[Start of section]

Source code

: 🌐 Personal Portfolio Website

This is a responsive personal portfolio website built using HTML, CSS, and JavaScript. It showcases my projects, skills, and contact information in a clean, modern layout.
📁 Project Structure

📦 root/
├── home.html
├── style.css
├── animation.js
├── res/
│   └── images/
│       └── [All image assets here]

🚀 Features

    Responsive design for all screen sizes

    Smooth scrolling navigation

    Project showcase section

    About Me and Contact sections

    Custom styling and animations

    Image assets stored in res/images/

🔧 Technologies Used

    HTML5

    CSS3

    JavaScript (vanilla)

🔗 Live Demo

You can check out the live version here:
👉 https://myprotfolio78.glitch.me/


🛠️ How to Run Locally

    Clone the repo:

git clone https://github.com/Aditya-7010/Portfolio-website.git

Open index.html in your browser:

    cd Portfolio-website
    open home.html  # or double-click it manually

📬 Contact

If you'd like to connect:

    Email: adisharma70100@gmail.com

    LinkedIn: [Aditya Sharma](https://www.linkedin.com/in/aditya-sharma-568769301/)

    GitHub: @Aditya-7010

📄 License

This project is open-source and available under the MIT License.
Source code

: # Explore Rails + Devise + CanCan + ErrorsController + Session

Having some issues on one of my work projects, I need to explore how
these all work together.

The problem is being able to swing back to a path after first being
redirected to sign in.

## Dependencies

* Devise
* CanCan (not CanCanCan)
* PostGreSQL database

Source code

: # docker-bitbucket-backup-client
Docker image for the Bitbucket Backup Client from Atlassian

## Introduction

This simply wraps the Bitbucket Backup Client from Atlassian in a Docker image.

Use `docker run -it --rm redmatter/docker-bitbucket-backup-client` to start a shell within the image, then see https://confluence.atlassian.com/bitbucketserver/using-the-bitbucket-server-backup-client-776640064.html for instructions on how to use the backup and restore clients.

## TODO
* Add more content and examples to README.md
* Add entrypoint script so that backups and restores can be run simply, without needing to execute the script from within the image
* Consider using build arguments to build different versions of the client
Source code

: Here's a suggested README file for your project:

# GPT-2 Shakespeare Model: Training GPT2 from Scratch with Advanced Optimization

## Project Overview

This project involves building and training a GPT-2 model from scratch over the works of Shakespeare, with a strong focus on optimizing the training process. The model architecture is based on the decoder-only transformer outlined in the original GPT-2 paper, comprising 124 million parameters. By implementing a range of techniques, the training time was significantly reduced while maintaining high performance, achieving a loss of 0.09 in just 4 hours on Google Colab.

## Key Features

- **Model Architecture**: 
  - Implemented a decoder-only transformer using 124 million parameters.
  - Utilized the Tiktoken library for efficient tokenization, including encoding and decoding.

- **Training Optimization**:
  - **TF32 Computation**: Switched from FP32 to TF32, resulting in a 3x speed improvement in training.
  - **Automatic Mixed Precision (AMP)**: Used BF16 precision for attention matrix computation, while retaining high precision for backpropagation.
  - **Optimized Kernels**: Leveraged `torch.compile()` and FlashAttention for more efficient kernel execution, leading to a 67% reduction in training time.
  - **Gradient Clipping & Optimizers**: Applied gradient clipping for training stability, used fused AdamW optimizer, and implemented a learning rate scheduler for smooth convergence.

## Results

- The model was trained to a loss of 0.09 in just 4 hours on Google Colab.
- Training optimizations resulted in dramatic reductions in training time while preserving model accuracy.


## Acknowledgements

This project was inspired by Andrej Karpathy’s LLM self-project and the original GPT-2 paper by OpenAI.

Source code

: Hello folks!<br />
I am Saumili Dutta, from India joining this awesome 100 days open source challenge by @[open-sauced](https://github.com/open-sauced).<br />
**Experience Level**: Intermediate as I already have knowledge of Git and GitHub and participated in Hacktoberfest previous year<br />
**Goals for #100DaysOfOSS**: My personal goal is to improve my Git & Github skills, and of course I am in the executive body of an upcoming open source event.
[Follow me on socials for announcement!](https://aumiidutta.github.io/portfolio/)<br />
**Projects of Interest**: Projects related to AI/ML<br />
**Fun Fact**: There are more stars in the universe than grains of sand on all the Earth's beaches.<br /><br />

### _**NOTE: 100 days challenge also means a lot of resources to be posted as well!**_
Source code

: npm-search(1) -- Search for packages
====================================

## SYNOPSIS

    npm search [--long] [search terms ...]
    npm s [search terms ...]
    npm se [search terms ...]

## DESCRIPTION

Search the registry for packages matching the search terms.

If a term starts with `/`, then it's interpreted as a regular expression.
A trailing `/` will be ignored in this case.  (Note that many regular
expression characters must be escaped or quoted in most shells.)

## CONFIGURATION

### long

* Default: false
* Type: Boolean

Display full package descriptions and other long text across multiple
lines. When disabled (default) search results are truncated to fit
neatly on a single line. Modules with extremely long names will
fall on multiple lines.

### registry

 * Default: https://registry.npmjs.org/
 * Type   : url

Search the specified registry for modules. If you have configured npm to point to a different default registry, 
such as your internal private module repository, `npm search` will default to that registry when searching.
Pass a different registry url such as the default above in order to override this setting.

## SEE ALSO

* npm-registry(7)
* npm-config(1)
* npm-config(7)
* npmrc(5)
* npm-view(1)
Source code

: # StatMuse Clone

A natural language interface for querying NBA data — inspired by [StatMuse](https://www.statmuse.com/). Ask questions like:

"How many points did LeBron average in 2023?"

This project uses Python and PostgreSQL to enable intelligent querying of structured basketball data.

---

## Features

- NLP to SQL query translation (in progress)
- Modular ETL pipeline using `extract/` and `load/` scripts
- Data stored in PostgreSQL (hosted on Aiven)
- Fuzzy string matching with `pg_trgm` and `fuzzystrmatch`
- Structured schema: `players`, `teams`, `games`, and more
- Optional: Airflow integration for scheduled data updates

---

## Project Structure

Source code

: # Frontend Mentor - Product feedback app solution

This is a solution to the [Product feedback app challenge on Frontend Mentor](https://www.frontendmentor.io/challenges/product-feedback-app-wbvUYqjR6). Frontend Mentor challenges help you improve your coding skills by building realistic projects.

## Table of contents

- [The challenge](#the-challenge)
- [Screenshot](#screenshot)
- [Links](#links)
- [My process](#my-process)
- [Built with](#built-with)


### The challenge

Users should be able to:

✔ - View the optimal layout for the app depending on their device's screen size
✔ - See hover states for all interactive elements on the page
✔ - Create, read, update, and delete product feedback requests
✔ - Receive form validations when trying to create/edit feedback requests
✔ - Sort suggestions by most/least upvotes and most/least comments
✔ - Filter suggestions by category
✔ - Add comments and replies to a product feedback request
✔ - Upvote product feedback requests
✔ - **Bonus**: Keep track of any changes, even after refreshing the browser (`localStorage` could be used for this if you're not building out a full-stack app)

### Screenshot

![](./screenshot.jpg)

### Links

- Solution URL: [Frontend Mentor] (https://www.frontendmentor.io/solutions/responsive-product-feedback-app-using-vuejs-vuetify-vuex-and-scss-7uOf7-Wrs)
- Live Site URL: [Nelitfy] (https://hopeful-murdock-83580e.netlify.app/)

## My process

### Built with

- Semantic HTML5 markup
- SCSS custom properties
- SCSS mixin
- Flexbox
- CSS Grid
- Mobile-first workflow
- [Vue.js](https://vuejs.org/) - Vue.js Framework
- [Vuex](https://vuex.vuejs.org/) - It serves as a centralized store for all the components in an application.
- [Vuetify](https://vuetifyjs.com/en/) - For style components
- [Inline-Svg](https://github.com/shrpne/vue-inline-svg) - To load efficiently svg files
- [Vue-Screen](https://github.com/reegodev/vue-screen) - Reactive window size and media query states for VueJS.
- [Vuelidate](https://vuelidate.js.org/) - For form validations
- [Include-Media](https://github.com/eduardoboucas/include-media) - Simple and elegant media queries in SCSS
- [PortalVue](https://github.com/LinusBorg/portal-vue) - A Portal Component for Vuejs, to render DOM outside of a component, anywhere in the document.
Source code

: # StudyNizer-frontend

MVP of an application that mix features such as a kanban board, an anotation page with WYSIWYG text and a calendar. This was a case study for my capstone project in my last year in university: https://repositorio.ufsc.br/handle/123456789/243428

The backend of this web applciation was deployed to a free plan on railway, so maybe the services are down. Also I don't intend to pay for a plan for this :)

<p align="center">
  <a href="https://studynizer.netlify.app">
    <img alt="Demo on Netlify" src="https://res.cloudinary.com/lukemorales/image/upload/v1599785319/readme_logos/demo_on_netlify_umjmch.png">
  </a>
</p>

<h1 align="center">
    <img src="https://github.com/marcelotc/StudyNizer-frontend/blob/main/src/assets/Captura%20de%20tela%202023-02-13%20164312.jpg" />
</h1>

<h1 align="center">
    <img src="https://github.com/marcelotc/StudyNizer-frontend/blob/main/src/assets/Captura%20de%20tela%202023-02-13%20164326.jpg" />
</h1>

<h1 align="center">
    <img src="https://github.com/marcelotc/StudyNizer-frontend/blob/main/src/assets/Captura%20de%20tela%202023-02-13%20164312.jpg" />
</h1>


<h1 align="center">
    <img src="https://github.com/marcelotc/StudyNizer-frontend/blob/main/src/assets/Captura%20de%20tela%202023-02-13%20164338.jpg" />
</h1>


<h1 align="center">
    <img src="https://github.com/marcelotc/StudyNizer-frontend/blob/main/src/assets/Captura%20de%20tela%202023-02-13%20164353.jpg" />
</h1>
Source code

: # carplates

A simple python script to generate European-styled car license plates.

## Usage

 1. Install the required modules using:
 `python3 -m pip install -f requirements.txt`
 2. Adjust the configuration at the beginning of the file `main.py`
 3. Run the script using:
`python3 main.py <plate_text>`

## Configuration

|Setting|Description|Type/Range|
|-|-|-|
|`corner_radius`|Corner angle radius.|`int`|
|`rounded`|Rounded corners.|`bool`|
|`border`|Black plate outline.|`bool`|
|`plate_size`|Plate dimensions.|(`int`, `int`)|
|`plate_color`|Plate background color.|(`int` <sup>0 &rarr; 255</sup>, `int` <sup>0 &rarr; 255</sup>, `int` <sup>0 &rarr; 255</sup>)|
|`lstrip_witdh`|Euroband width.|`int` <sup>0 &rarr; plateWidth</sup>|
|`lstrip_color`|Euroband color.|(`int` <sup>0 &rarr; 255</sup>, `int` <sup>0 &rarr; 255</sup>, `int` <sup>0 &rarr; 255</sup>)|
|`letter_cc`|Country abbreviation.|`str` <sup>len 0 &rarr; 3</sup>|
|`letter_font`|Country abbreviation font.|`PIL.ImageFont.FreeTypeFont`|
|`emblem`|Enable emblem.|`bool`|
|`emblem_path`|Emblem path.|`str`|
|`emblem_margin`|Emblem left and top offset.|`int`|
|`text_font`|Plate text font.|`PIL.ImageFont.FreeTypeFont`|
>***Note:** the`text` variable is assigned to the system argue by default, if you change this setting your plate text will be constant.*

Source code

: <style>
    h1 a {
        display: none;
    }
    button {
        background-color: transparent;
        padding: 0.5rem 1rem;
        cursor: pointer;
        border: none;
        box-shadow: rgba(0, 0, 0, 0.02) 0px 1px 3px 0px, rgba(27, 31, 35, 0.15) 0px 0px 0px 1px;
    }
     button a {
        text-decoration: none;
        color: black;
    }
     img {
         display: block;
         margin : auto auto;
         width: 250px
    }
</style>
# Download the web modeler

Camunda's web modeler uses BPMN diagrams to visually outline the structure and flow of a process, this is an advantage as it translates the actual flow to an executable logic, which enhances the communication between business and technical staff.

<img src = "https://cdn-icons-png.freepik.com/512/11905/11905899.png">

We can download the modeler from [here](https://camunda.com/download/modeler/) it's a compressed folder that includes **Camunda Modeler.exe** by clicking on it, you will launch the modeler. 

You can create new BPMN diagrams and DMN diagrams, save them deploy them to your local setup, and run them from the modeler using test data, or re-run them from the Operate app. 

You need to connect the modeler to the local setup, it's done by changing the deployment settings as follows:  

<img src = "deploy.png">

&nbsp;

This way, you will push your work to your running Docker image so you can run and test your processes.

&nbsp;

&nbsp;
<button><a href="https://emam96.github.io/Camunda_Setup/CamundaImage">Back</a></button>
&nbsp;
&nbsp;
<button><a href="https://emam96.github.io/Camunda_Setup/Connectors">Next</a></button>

[End of section]

◆ The problem ◆
Can you turn every line between the one holding "## SYNOPSIS" and the one holding "## Table of contents", inclusive, into a numbered list with the blank lines dropped?

◆ Result for this task ◆
1. ## SYNOPSIS
2.     npm search [--long] [search terms ...]
3.     npm s [search terms ...]
4.     npm se [search terms ...]
5. ## DESCRIPTION
6. Search the registry for packages matching the search terms.
7. If a term starts with `/`, then it's interpreted as a regular expression.
8. A trailing `/` will be ignored in this case.  (Note that many regular
9. expression characters must be escaped or quoted in most shells.)
10. ## CONFIGURATION
11. ### long
12. * Default: false
13. * Type: Boolean
14. Display full package descriptions and other long text across multiple
15. lines. When disabled (default) search results are truncated to fit
16. neatly on a single line. Modules with extremely long names will
17. fall on multiple lines.
18. ### registry
19.  * Default: https://registry.npmjs.org/
20.  * Type   : url
21. Search the specified registry for modules. If you have configured npm to point to a different default registry, 
22. such as your internal private module repository, `npm search` will default to that registry when searching.
23. Pass a different registry url such as the default above in order to override this setting.
24. ## SEE ALSO
25. * npm-registry(7)
26. * npm-config(1)
27. * npm-config(7)
28. * npmrc(5)
29. * npm-view(1)
30. Source code
31. : # StatMuse Clone
32. A natural language interface for querying NBA data — inspired by [StatMuse](https://www.statmuse.com/). Ask questions like:
33. "How many points did LeBron average in 2023?"
34. This project uses Python and PostgreSQL to enable intelligent querying of structured basketball data.
35. ---
36. ## Features
37. - NLP to SQL query translation (in progress)
38. - Modular ETL pipeline using `extract/` and `load/` scripts
39. - Data stored in PostgreSQL (hosted on Aiven)
40. - Fuzzy string matching with `pg_trgm` and `fuzzystrmatch`
41. - Structured schema: `players`, `teams`, `games`, and more
42. - Optional: Airflow integration for scheduled data updates
43. ---
44. ## Project Structure
45. Source code
46. : # Frontend Mentor - Product feedback app solution
47. This is a solution to the [Product feedback app challenge on Frontend Mentor](https://www.frontendmentor.io/challenges/product-feedback-app-wbvUYqjR6). Frontend Mentor challenges help you improve your coding skills by building realistic projects.
48. ## Table of contents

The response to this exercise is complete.